→ Written task
Retype every line in the listing below character for character, keeping the original line breaks.

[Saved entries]
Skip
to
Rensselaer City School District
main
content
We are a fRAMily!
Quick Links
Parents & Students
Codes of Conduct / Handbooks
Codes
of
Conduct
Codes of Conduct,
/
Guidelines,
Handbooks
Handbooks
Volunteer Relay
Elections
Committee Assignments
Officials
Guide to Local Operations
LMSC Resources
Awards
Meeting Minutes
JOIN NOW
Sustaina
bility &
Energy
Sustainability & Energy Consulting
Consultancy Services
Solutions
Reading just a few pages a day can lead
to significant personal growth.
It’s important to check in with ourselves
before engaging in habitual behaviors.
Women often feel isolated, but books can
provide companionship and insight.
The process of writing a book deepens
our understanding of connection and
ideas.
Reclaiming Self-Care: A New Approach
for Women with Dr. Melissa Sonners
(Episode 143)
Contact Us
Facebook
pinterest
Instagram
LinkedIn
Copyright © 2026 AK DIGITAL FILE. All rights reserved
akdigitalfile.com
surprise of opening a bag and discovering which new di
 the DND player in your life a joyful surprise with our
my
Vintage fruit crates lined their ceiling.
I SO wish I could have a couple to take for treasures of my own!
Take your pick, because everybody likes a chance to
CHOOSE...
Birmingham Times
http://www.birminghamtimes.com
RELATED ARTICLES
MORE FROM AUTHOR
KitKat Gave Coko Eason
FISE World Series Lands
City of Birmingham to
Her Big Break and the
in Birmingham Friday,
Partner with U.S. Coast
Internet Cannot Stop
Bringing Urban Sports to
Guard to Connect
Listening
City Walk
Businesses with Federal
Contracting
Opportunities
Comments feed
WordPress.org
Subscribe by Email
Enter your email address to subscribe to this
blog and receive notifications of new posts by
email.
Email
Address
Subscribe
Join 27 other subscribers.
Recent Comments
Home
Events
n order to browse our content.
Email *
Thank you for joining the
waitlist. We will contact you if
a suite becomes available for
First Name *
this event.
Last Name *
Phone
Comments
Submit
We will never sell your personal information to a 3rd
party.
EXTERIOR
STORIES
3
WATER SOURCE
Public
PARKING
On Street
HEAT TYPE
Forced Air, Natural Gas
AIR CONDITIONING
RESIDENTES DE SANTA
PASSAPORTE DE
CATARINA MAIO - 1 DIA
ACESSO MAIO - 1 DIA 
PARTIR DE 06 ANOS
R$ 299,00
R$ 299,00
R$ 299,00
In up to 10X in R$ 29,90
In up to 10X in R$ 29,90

→ Output of the task
Skip
to
Rensselaer City School District
main
content
We are a fRAMily!
Quick Links
Parents & Students
Codes of Conduct / Handbooks
Codes
of
Conduct
Codes of Conduct,
/
Guidelines,
Handbooks
Handbooks
Volunteer Relay
Elections
Committee Assignments
Officials
Guide to Local Operations
LMSC Resources
Awards
Meeting Minutes
JOIN NOW
Sustaina
bility &
Energy
Sustainability & Energy Consulting
Consultancy Services
Solutions
Reading just a few pages a day can lead
to significant personal growth.
It’s important to check in with ourselves
before engaging in habitual behaviors.
Women often feel isolated, but books can
provide companionship and insight.
The process of writing a book deepens
our understanding of connection and
ideas.
Reclaiming Self-Care: A New Approach
for Women with Dr. Melissa Sonners
(Episode 143)
Contact Us
Facebook
pinterest
Instagram
LinkedIn
Copyright © 2026 AK DIGITAL FILE. All rights reserved
akdigitalfile.com
surprise of opening a bag and discovering which new di
 the DND player in your life a joyful surprise with our
my
Vintage fruit crates lined their ceiling.
I SO wish I could have a couple to take for treasures of my own!
Take your pick, because everybody likes a chance to
CHOOSE...
Birmingham Times
http://www.birminghamtimes.com
RELATED ARTICLES
MORE FROM AUTHOR
KitKat Gave Coko Eason
FISE World Series Lands
City of Birmingham to
Her Big Break and the
in Birmingham Friday,
Partner with U.S. Coast
Internet Cannot Stop
Bringing Urban Sports to
Guard to Connect
Listening
City Walk
Businesses with Federal
Contracting
Opportunities
Comments feed
WordPress.org
Subscribe by Email
Enter your email address to subscribe to this
blog and receive notifications of new posts by
email.
Email
Address
Subscribe
Join 27 other subscribers.
Recent Comments
Home
Events
n order to browse our content.
Email *
Thank you for joining the
waitlist. We will contact you if
a suite becomes available for
First Name *
this event.
Last Name *
Phone
Comments
Submit
We will never sell your personal information to a 3rd
party.
EXTERIOR
STORIES
3
WATER SOURCE
Public
PARKING
On Street
HEAT TYPE
Forced Air, Natural Gas
AIR CONDITIONING
RESIDENTES DE SANTA
PASSAPORTE DE
CATARINA MAIO - 1 DIA
ACESSO MAIO - 1 DIA 
PARTIR DE 06 ANOS
R$ 299,00
R$ 299,00
R$ 299,00
In up to 10X in R$ 29,90
In up to 10X in R$ 29,90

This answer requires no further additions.